Being 4 and a half,  he is at an age where he has quite a few fears and anxieties about mundane and warranted things.  He’s also at a developmental age where he is processing things on a much deeper level than ever before.  It is starting to occur to him that his perspective and experience of the world may not be the only (and most valid) one. In psychological terms, this is a move away from being egocentric.
Death is something that makes many in mainstream US culture very uncomfortable for all sorts of reasons. But it’s not the only topic that kids can become fascinated and even obsessed with that leaves grown ups squirming in our seats and loudly asking for the bowl of brown rice to be passed over STAT.  Our inner voices are screaming “Anything to get the kid to stop talking about death/body parts and processes/skin color etc!!”

Well despite our own discomfort there are a few things we should try to remember:
*A young child’s brain and therefore grasp of a complicated concepts is very very different than an adults.

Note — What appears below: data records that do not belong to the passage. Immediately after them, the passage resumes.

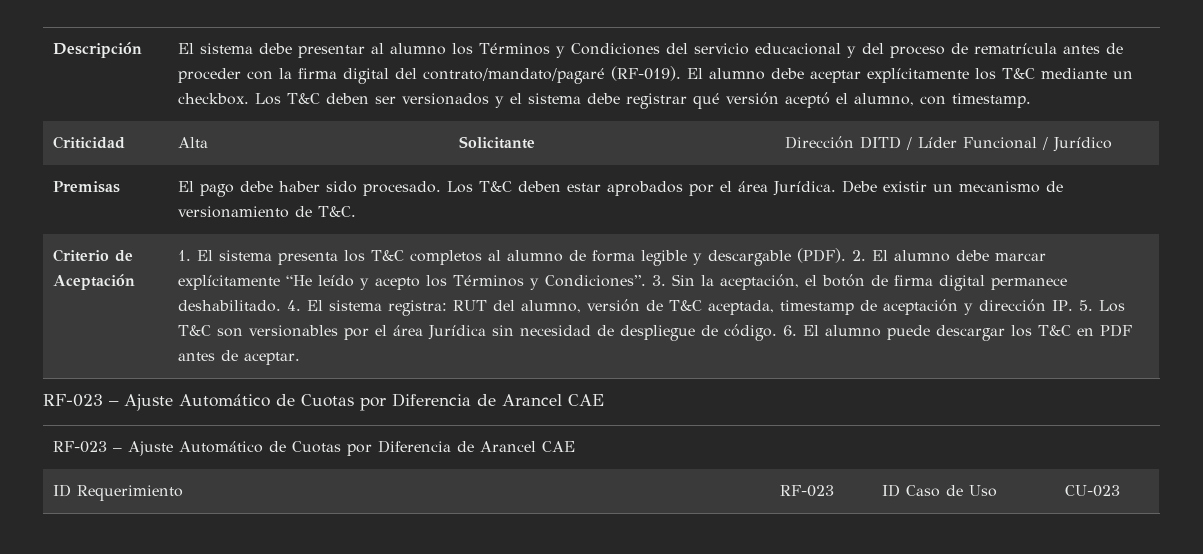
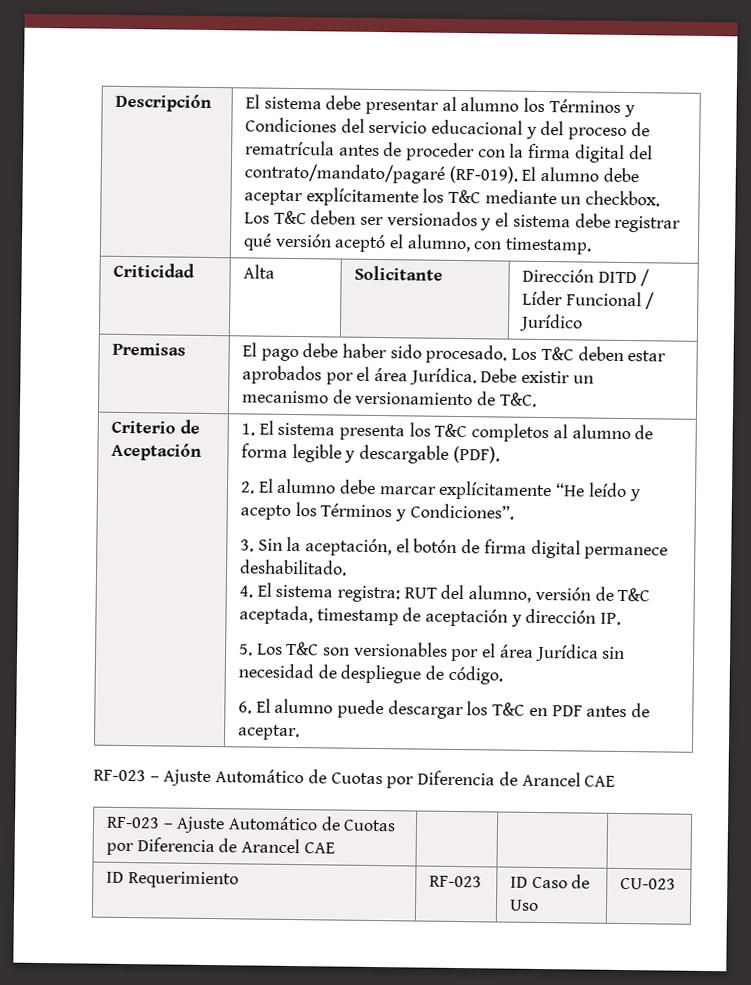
(847, 255) none -> (500, 454) //
(647, 281) none -> (514, 511) //
(282, 306) none -> (347, 567) //
(1074, 305) none -> (622, 618) //
(778, 332) none -> (503, 675) //

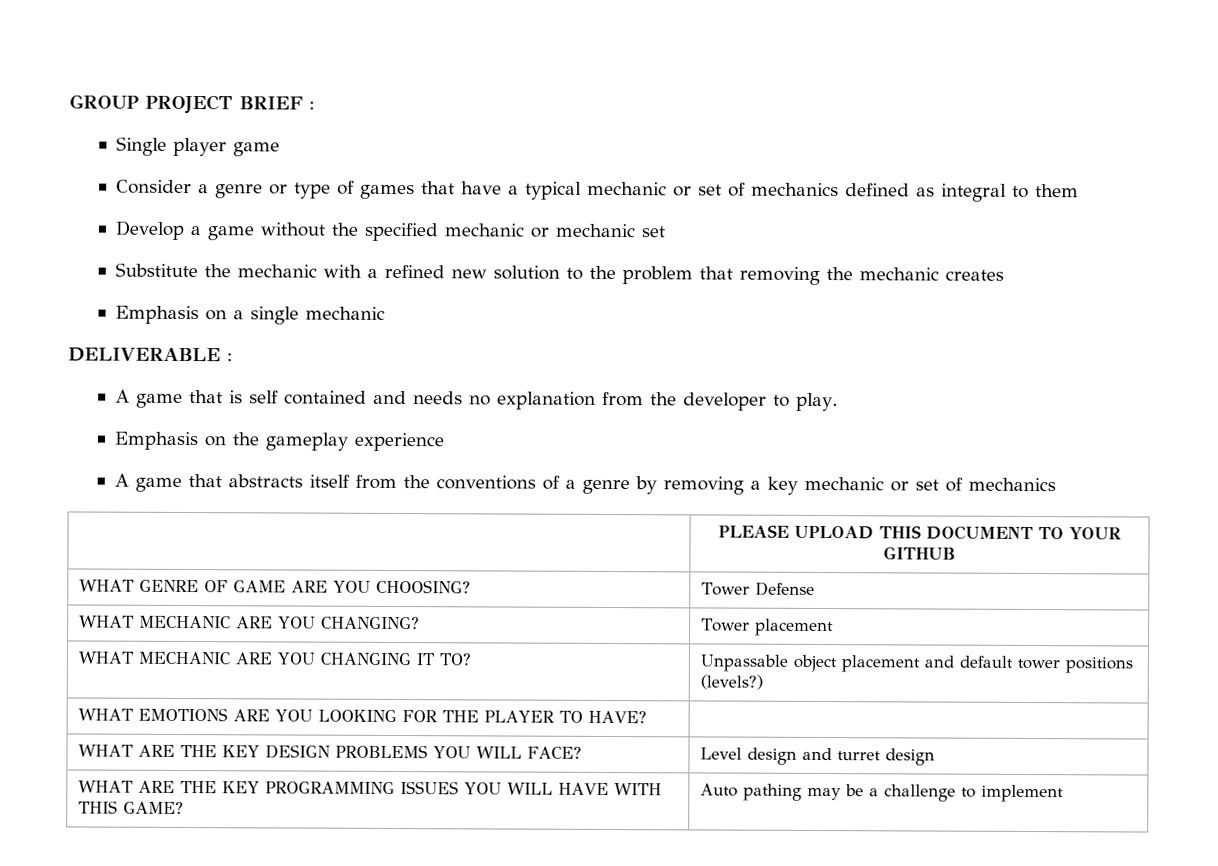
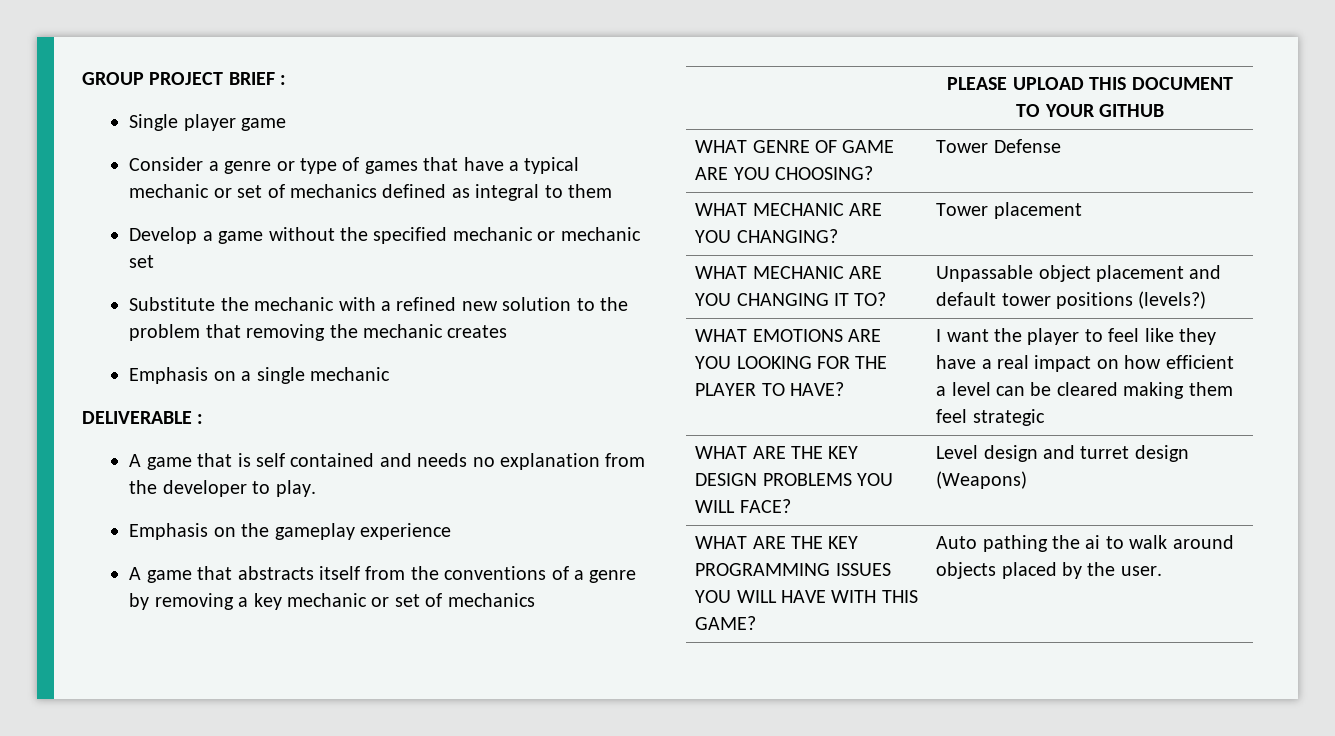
(647, 717) none -> [936,328,1217,345] [936,355,1234,372] [936,382,1233,399] [936,409,1045,426] I want the player to feel like they have a real impact on how efficient a level can be cleared making them feel strategic
(935, 757) none -> [936,471,1028,489] (Weapons)
[806,784,1064,803] may be a challenge to implement -> [1052,535,1234,549] [936,562,1162,579] the ai to walk around objects placed by the user.

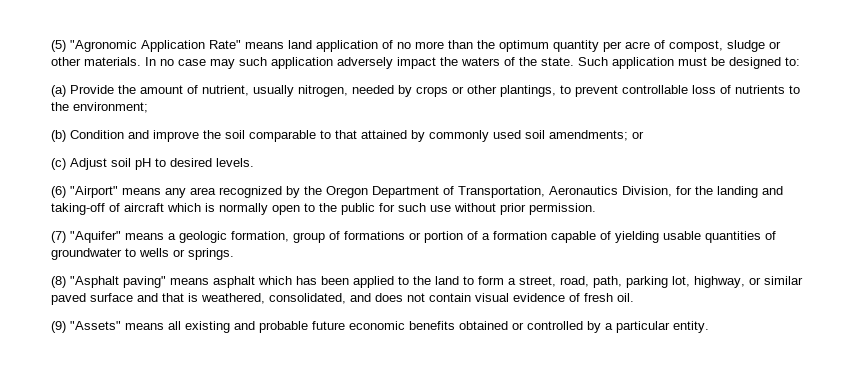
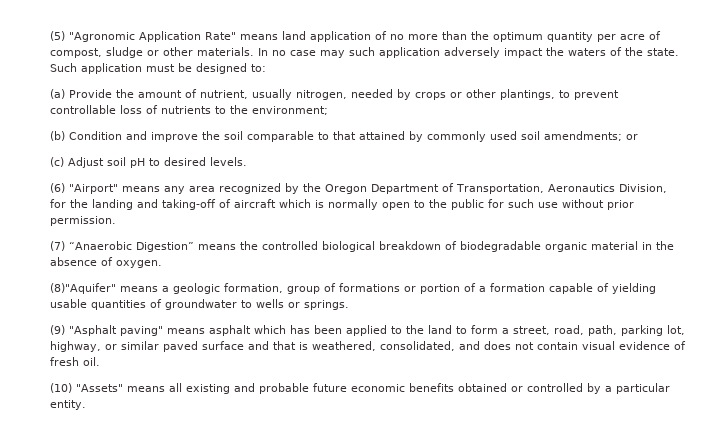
[70,231,121,243] "Aquifer" -> [69,241,674,252] [50,257,162,268] [50,283,116,294] “Anaerobic Digestion” means the controlled biological breakdown of biodegradable organic material in the absence of oxygen. // (8)"Aquifer"
[51,276,66,288] (8) -> [50,325,65,335] (9)
[51,321,66,333] (9) -> [50,383,72,393] (10)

They don’t have all the background knowledge and experience and emotions all connected to the topic. For the child, it’s usually about wonder and curiousity first and foremost. So try your best to answer-in simple terms- focusing on the question that is being asked and not more.

*A simple “What do you think?” can shift the direction of the conversation and give you time to collect your thoughts if that’s what you need. It also can help you have a clearer sense of what your child actually does and doesn’t know.

*Look for high quality children’s books that relate to the topic. Ask your local librarian for recommendations if you don’t know where to begin. Be sure to read the book fully before you read it to your child, and feel free to amend the words to your own comfort level and that of your child’s interest.

Good luck on this parenting journey. One thing for sure is no matter what your background, life experience and approach to parenting, at some point in our parenting journeys, we all will get to shriek inwardly at explore the wonderful and complex moments of growth and learning with our children.


One thought on “Uncomfortable Conversations

  1. Very timely post. Our neighbor committed suicide this week. I just spoke with another neighbor about it & they have decided NOT to share this information with their almost 4 yr old daughter. (Keep in mind these were family friends that shared social time together.) They said Gene had moved away, instead of saying that he died. (I do not think she need to know the mean of how he died, but just that he did die,KWIM?) I suggested they be careful with that, as she is perceptive & smart. She will figure this out & may be very resentful of being lied to. I don’t know if they will take my advice, but I have to say that when my own daughter passed away, being upfront & honest about death & grieving was the best thing I did for my living children.